This work addresses the high computational costs, substantial carbon emissions, and inefficient deployment of large language models in software engineering by introducing, for the first time, a carbon pricing mechanism into model compression. Inspired by carbon taxation, the proposed approach implements a systematic multi-stage compression pipeline that strategically integrates pruning, quantization, and knowledge distillation. By penalizing inefficient architectural components and rewarding energy-efficient compression, the method is adaptable to diverse architectures—including encoder-only, decoder-only, and encoder-decoder models. Evaluated across multiple software engineering tasks, it retains 89%–98% of the original model performance while achieving up to 49× memory reduction, 10× faster inference, and an 81% decrease in carbon emissions, thereby effectively balancing performance, efficiency, and environmental sustainability.

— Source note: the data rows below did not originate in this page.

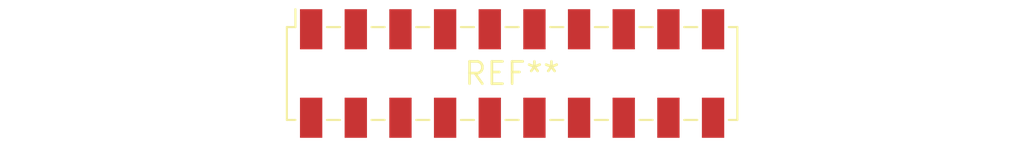
<source format=kicad_pcb>
(kicad_pcb (version 20240108) (generator pcbnew)

  (general
    (thickness 1.6)
  )

  (paper "A4")
  (layers
    (0 "F.Cu" signal)
    (31 "B.Cu" signal)
    (32 "B.Adhes" user "B.Adhesive")
    (33 "F.Adhes" user "F.Adhesive")
    (34 "B.Paste" user)
    (35 "F.Paste" user)
    (36 "B.SilkS" user "B.Silkscreen")
    (37 "F.SilkS" user "F.Silkscreen")
    (38 "B.Mask" user)
    (39 "F.Mask" user)
    (40 "Dwgs.User" user "User.Drawings")
    (41 "Cmts.User" user "User.Comments")
    (42 "Eco1.User" user "User.Eco1")
    (43 "Eco2.User" user "User.Eco2")
    (44 "Edge.Cuts" user)
    (45 "Margin" user)
    (46 "B.CrtYd" user "B.Courtyard")
    (47 "F.CrtYd" user "F.Courtyard")
    (48 "B.Fab" user)
    (49 "F.Fab" user)
    (50 "User.1" user)
    (51 "User.2" user)
    (52 "User.3" user)
    (53 "User.4" user)
    (54 "User.5" user)
    (55 "User.6" user)
    (56 "User.7" user)
    (57 "User.8" user)
    (58 "User.9" user)
  )

  (setup
    (pad_to_mask_clearance 0)
    (pcbplotparams
      (layerselection 0x00010fc_ffffffff)
      (plot_on_all_layers_selection 0x0000000_00000000)
      (disableapertmacros false)
      (usegerberextensions false)
      (usegerberattributes false)
      (usegerberadvancedattributes false)
      (creategerberjobfile false)
      (dashed_line_dash_ratio 12.000000)
      (dashed_line_gap_ratio 3.000000)
      (svgprecision 4)
      (plotframeref false)
      (viasonmask false)
      (mode 1)
      (useauxorigin false)
      (hpglpennumber 1)
      (hpglpenspeed 20)
      (hpglpendiameter 15.000000)
      (dxfpolygonmode false)
      (dxfimperialunits false)
      (dxfusepcbnewfont false)
      (psnegative false)
      (psa4output false)
      (plotreference false)
      (plotvalue false)
      (plotinvisibletext false)
      (sketchpadsonfab false)
      (subtractmaskfromsilk false)
      (outputformat 1)
      (mirror false)
      (drillshape 1)
      (scaleselection 1)
      (outputdirectory "")
    )
  )

  (net 0 "")

  (footprint "Samtec_HLE-110-02-xxx-DV-A_2x10_P2.54mm_Horizontal" (layer "F.Cu") (at 0 0))

)

</source>
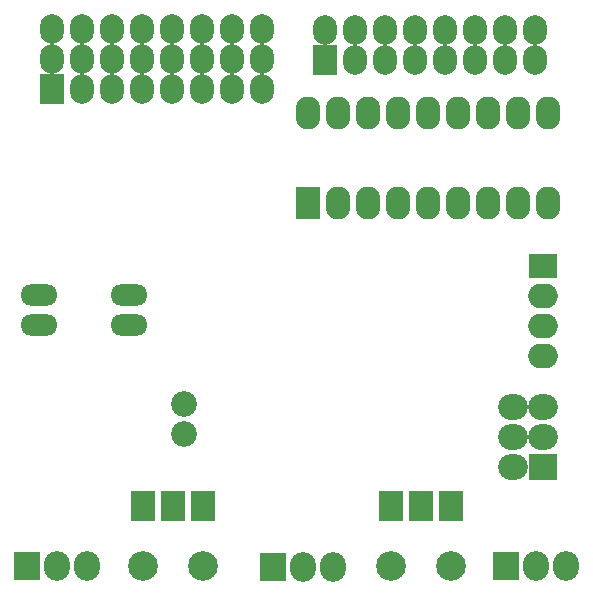
<source format=gbs>
G04 (created by PCBNEW-RS274X (2012-01-19 BZR 3256)-stable) date 13/04/2012 18:31:07*
G01*
G70*
G90*
%MOIN*%
G04 Gerber Fmt 3.4, Leading zero omitted, Abs format*
%FSLAX34Y34*%
G04 APERTURE LIST*
%ADD10C,0.006000*%
%ADD11R,0.082000X0.110000*%
%ADD12O,0.082000X0.110000*%
%ADD13R,0.094800X0.086900*%
%ADD14O,0.098700X0.086900*%
%ADD15R,0.086900X0.094800*%
%ADD16O,0.086900X0.098700*%
%ADD17O,0.080000X0.098700*%
%ADD18R,0.080000X0.098700*%
%ADD19R,0.094800X0.083000*%
%ADD20O,0.098700X0.083000*%
%ADD21R,0.079100X0.098700*%
%ADD22C,0.098700*%
%ADD23O,0.124000X0.072000*%
%ADD24C,0.086000*%
G04 APERTURE END LIST*
G54D10*
G54D11*
X26665Y-17969D03*
G54D12*
X27665Y-17969D03*
X28665Y-17969D03*
X29665Y-17969D03*
X30665Y-17969D03*
X31665Y-17969D03*
X32665Y-17969D03*
X33665Y-17969D03*
X34665Y-17969D03*
X34665Y-14969D03*
X33665Y-14969D03*
X32665Y-14969D03*
X31665Y-14969D03*
X30665Y-14969D03*
X29665Y-14969D03*
X28665Y-14969D03*
X27665Y-14969D03*
X26665Y-14969D03*
G54D13*
X34488Y-26756D03*
G54D14*
X33488Y-26756D03*
X34488Y-25756D03*
X33488Y-25756D03*
X34488Y-24756D03*
X33488Y-24756D03*
G54D15*
X33272Y-30055D03*
G54D16*
X34272Y-30055D03*
X35272Y-30055D03*
G54D15*
X17303Y-30055D03*
G54D16*
X18303Y-30055D03*
X19303Y-30055D03*
G54D15*
X25500Y-30091D03*
G54D16*
X26500Y-30091D03*
X27500Y-30091D03*
G54D17*
X25130Y-14161D03*
X24130Y-14161D03*
X23130Y-14161D03*
X22130Y-14161D03*
X21130Y-14161D03*
X20130Y-14161D03*
X19130Y-14161D03*
G54D18*
X18130Y-14161D03*
G54D17*
X18130Y-13161D03*
X18130Y-12161D03*
X19130Y-13161D03*
X19130Y-12161D03*
X20130Y-13161D03*
X20130Y-12161D03*
X21130Y-13161D03*
X21130Y-12161D03*
X22130Y-13161D03*
X22130Y-12161D03*
X23130Y-13161D03*
X23130Y-12161D03*
X24130Y-13161D03*
X24130Y-12161D03*
X25130Y-13161D03*
X25130Y-12161D03*
G54D18*
X27220Y-13181D03*
G54D17*
X27220Y-12181D03*
X28220Y-13181D03*
X28220Y-12181D03*
X29220Y-13181D03*
X29220Y-12181D03*
X30220Y-13181D03*
X30220Y-12181D03*
X31220Y-13181D03*
X31220Y-12181D03*
X32220Y-13181D03*
X32220Y-12181D03*
X33220Y-13181D03*
X33220Y-12181D03*
X34220Y-13181D03*
X34220Y-12181D03*
G54D19*
X34490Y-20070D03*
G54D20*
X34490Y-21070D03*
X34490Y-22070D03*
X34490Y-23070D03*
G54D21*
X30440Y-28070D03*
X31440Y-28070D03*
X29440Y-28070D03*
G54D22*
X29440Y-30070D03*
X31440Y-30070D03*
G54D21*
X22170Y-28070D03*
X23170Y-28070D03*
X21170Y-28070D03*
G54D22*
X21170Y-30070D03*
X23170Y-30070D03*
G54D23*
X17689Y-21039D03*
X17689Y-22039D03*
X20689Y-22039D03*
X20689Y-21039D03*
G54D24*
X22531Y-24661D03*
X22531Y-25661D03*
M02*

</source>
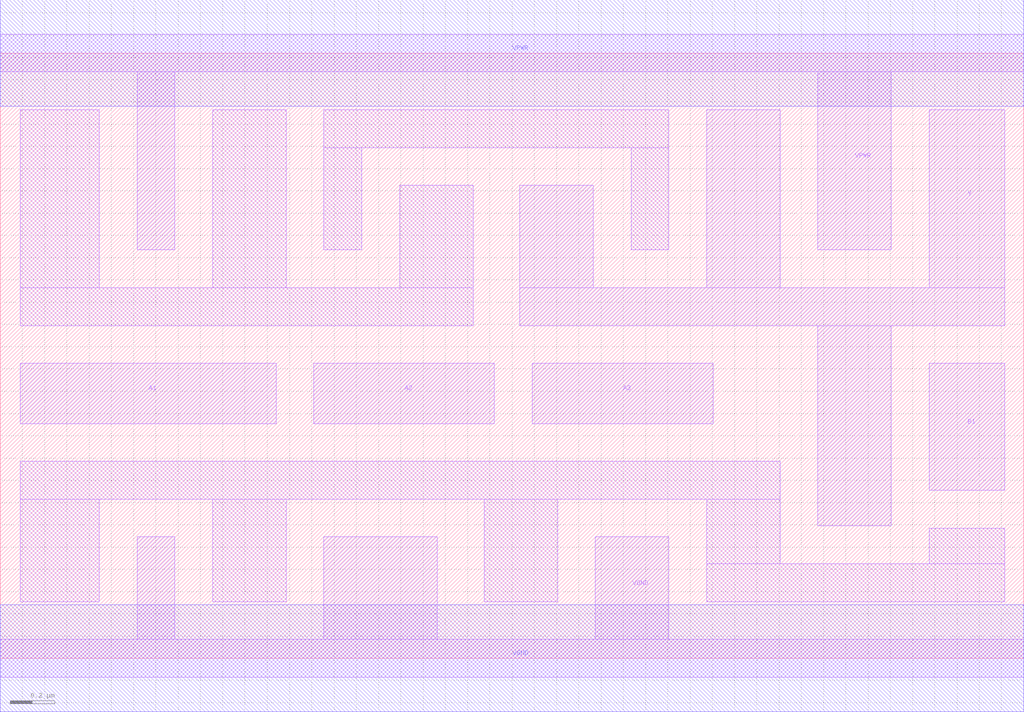
<source format=lef>
# Copyright 2020 The SkyWater PDK Authors
#
# Licensed under the Apache License, Version 2.0 (the "License");
# you may not use this file except in compliance with the License.
# You may obtain a copy of the License at
#
#     https://www.apache.org/licenses/LICENSE-2.0
#
# Unless required by applicable law or agreed to in writing, software
# distributed under the License is distributed on an "AS IS" BASIS,
# WITHOUT WARRANTIES OR CONDITIONS OF ANY KIND, either express or implied.
# See the License for the specific language governing permissions and
# limitations under the License.
#
# SPDX-License-Identifier: Apache-2.0

VERSION 5.5 ;
NAMESCASESENSITIVE ON ;
BUSBITCHARS "[]" ;
DIVIDERCHAR "/" ;
MACRO sky130_fd_sc_hd__o31ai_2
  CLASS CORE ;
  SOURCE USER ;
  ORIGIN  0.000000  0.000000 ;
  SIZE  4.600000 BY  2.720000 ;
  SYMMETRY X Y R90 ;
  SITE unithd ;
  PIN A1
    ANTENNAGATEAREA  0.495000 ;
    DIRECTION INPUT ;
    USE SIGNAL ;
    PORT
      LAYER li1 ;
        RECT 0.090000 1.055000 1.240000 1.325000 ;
    END
  END A1
  PIN A2
    ANTENNAGATEAREA  0.495000 ;
    DIRECTION INPUT ;
    USE SIGNAL ;
    PORT
      LAYER li1 ;
        RECT 1.410000 1.055000 2.220000 1.325000 ;
    END
  END A2
  PIN A3
    ANTENNAGATEAREA  0.495000 ;
    DIRECTION INPUT ;
    USE SIGNAL ;
    PORT
      LAYER li1 ;
        RECT 2.390000 1.055000 3.205000 1.325000 ;
    END
  END A3
  PIN B1
    ANTENNAGATEAREA  0.495000 ;
    DIRECTION INPUT ;
    USE SIGNAL ;
    PORT
      LAYER li1 ;
        RECT 4.175000 0.755000 4.515000 1.325000 ;
    END
  END B1
  PIN Y
    ANTENNADIFFAREA  1.063500 ;
    DIRECTION OUTPUT ;
    USE SIGNAL ;
    PORT
      LAYER li1 ;
        RECT 2.335000 1.495000 4.515000 1.665000 ;
        RECT 2.335000 1.665000 2.665000 2.125000 ;
        RECT 3.175000 1.665000 3.505000 2.465000 ;
        RECT 3.675000 0.595000 4.005000 1.495000 ;
        RECT 4.175000 1.665000 4.515000 2.465000 ;
    END
  END Y
  PIN VGND
    DIRECTION INOUT ;
    SHAPE ABUTMENT ;
    USE GROUND ;
    PORT
      LAYER li1 ;
        RECT 0.000000 -0.085000 4.600000 0.085000 ;
        RECT 0.615000  0.085000 0.785000 0.545000 ;
        RECT 1.455000  0.085000 1.965000 0.545000 ;
        RECT 2.675000  0.085000 3.005000 0.545000 ;
    END
    PORT
      LAYER met1 ;
        RECT 0.000000 -0.240000 4.600000 0.240000 ;
    END
  END VGND
  PIN VPWR
    DIRECTION INOUT ;
    SHAPE ABUTMENT ;
    USE POWER ;
    PORT
      LAYER li1 ;
        RECT 0.000000 2.635000 4.600000 2.805000 ;
        RECT 0.615000 1.835000 0.785000 2.635000 ;
        RECT 3.675000 1.835000 4.005000 2.635000 ;
    END
    PORT
      LAYER met1 ;
        RECT 0.000000 2.480000 4.600000 2.960000 ;
    END
  END VPWR
  OBS
    LAYER li1 ;
      RECT 0.090000 0.255000 0.445000 0.715000 ;
      RECT 0.090000 0.715000 3.505000 0.885000 ;
      RECT 0.090000 1.495000 2.125000 1.665000 ;
      RECT 0.090000 1.665000 0.445000 2.465000 ;
      RECT 0.955000 0.255000 1.285000 0.715000 ;
      RECT 0.955000 1.665000 1.285000 2.465000 ;
      RECT 1.455000 1.835000 1.625000 2.295000 ;
      RECT 1.455000 2.295000 3.005000 2.465000 ;
      RECT 1.795000 1.665000 2.125000 2.125000 ;
      RECT 2.175000 0.255000 2.505000 0.715000 ;
      RECT 2.835000 1.835000 3.005000 2.295000 ;
      RECT 3.175000 0.255000 4.515000 0.425000 ;
      RECT 3.175000 0.425000 3.505000 0.715000 ;
      RECT 4.175000 0.425000 4.515000 0.585000 ;
  END
END sky130_fd_sc_hd__o31ai_2
END LIBRARY

</source>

The accelerating adoption of Large Language Models (LLMs) in software engineering (SE) has brought with it a silent crisis: unsustainable computational cost. While these models demonstrate remarkable capabilities in different SE tasks, they are unmanageably large, slow to deploy, memory-intensive, and carbon-heavy. This reality threatens not only the scalability and accessibility of AI-powered SE, but also its long-term environmental sustainability. The research challenge is clear: we must go beyond accuracy and address efficiency and environmental cost as first-class design constraints. To meet this challenge, we introduce Carbon-Taxed Transformers (CTT), a systematic multi-architectural compression principled pipeline ordering inspired by economic carbon taxation principles. Drawing from the economic concept of carbon pricing, CTT operationalizes a computational carbon tax that penalizes architectural inefficiencies and rewards deployment-ready compression. We evaluate CTT across three core SE tasks: code clone detection, code summarization, and code generation, with models spanning encoder-only, encoder-decoder, and decoder-only architecture. Our results show that CTT delivers on inference: (1) up to 49x memory reduction, (2) time reduction up to 8-10x for clone detection, up to 3x for summarization, and 4-7x for generation, (3) up to 81% reduction in CO2 emissions and (4) CTT retains around 98% accuracy on clone detection, around 89% on summarization, and up to 91% (textual metrics) and 68% (pass@1) for generation. Two ablation studies show that pipeline ordering and individual component contributions are both essential, providing empirical justification for CTT's design and effectiveness. This work establishes a viable path toward responsible AI in SE through aggressive yet performance-preserving compression.